Brothel owner Dennis Hof has won an election to Nevada’s State Assembly three weeks after his death.
Mr Hof ran as an outspoken Republican for Nevada’s Assembly District 36 before his death at the age of 72.
He remained on the ballot due to state law and GOP officials encouraged voters to still cast their ballots for him in order to stop Democrats winning the seat.
Results showed that Mr Hof received 68.3% of the vote versus his Democrat rival Lesia Romanov’s 31.7% following his unexpected death on 16 October.
The strip club owner, who ran five legal brothels in Nevada, styled himself as America’s best-known pimp after appearing on TV show Cathouse.

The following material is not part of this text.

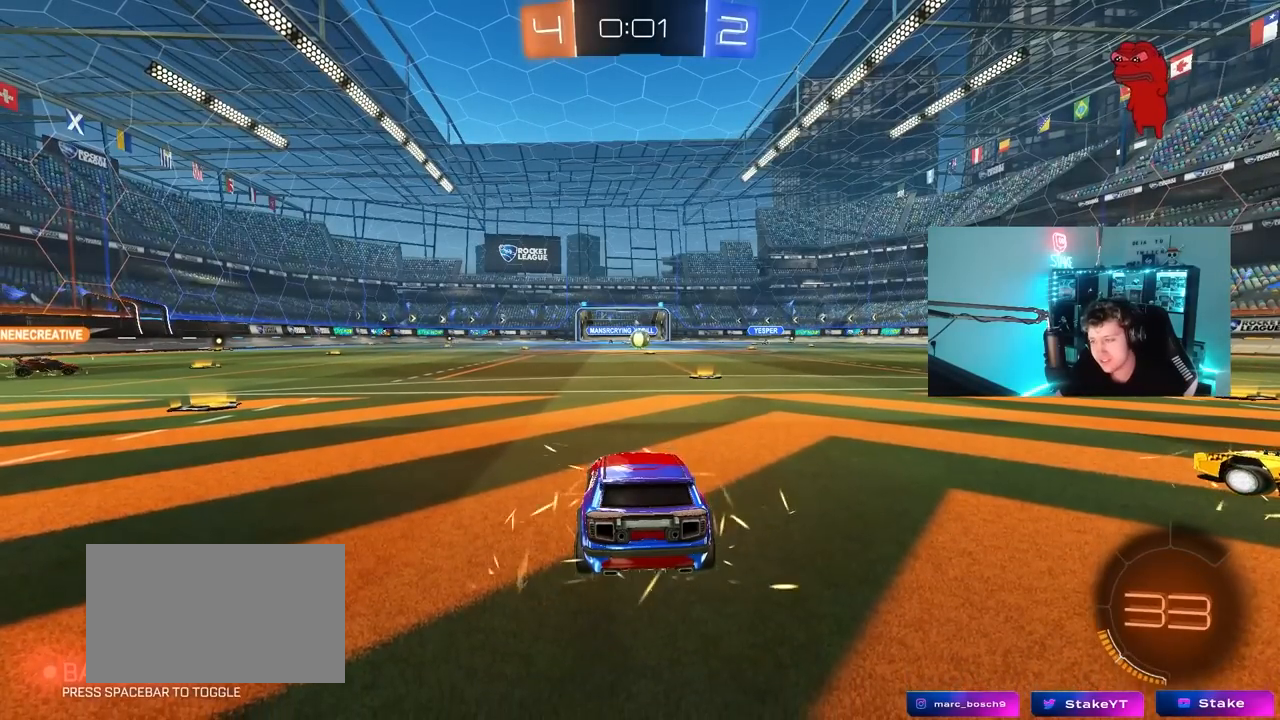
{"keys": ["tab"], "mouse": [], "mouse_move": "right", "events": [[383, "tab", "down"]]}
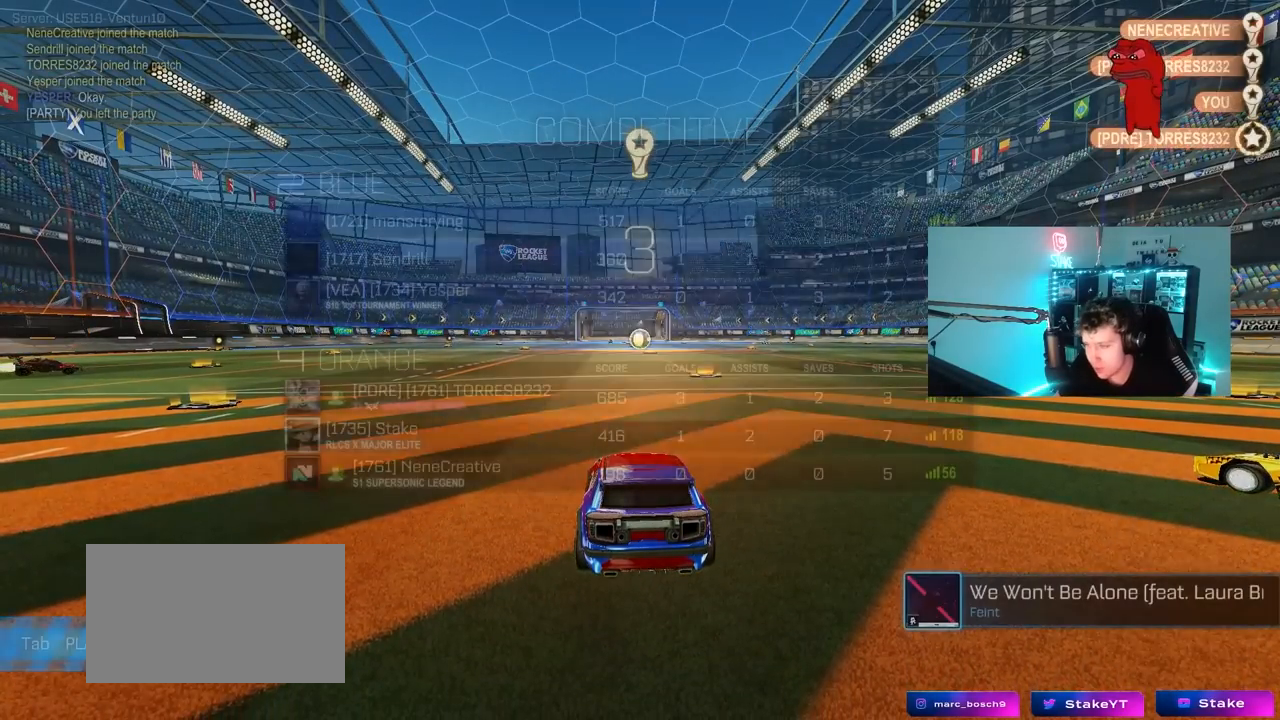
{"keys": [], "mouse": [], "mouse_move": "down-right", "events": [[200, "mouse_wheel", "down"], [300, "mouse_wheel", "up"], [300, "tab", "up"]]}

During his campaign, he dubbed himself the “Trump from Pahrump” in reference to the town where he lived in Nevada.
Mr Hof’s campaign manager Chuck Muth said election day was “bittersweet”.
“It’s kind of like Moses,” he told Think Progress ahead of the election.
“He’s not going to make it to the promised land with us… but we hope he’s watching from the great beyond.”
He said Mr Hof “died quietly in his sleep” at Love Ranch – one of the brothels he operated in Crystal, Nevada.
He was found dead by porn star Ron Jeremy and a friend who went to wake him for a meeting hours after his weekend-long 72nd birthday party, Mr Muth previously said on Twitter.
Police did not suspect foul play at the time of his death and no one who was with him the night before noticed any signs of ill health.
Mr Hof’s campaign was based on deeply conservative ideals – including a hard-line policy on immigration and expansion of gun rights.
He also fought against outlawing brothels.
Around 20 brothels operate in Nevada – the only US state where prostitution is legal.
In a previous interview, Mr Hof said: “This really is the Trump movement.
“People will set aside for a moment their moral beliefs, their religious beliefs, to get somebody that is honest in office. Trump is the trailblazer, he is the Christopher Columbus of honest politics.”
In June, Mr Hof won the nomination contest for a Republican state assembly seat, supported by Trump associates Roger Stone and Grover Norquist and evangelical Christians who said they voted for him because they believed he would clean up politics.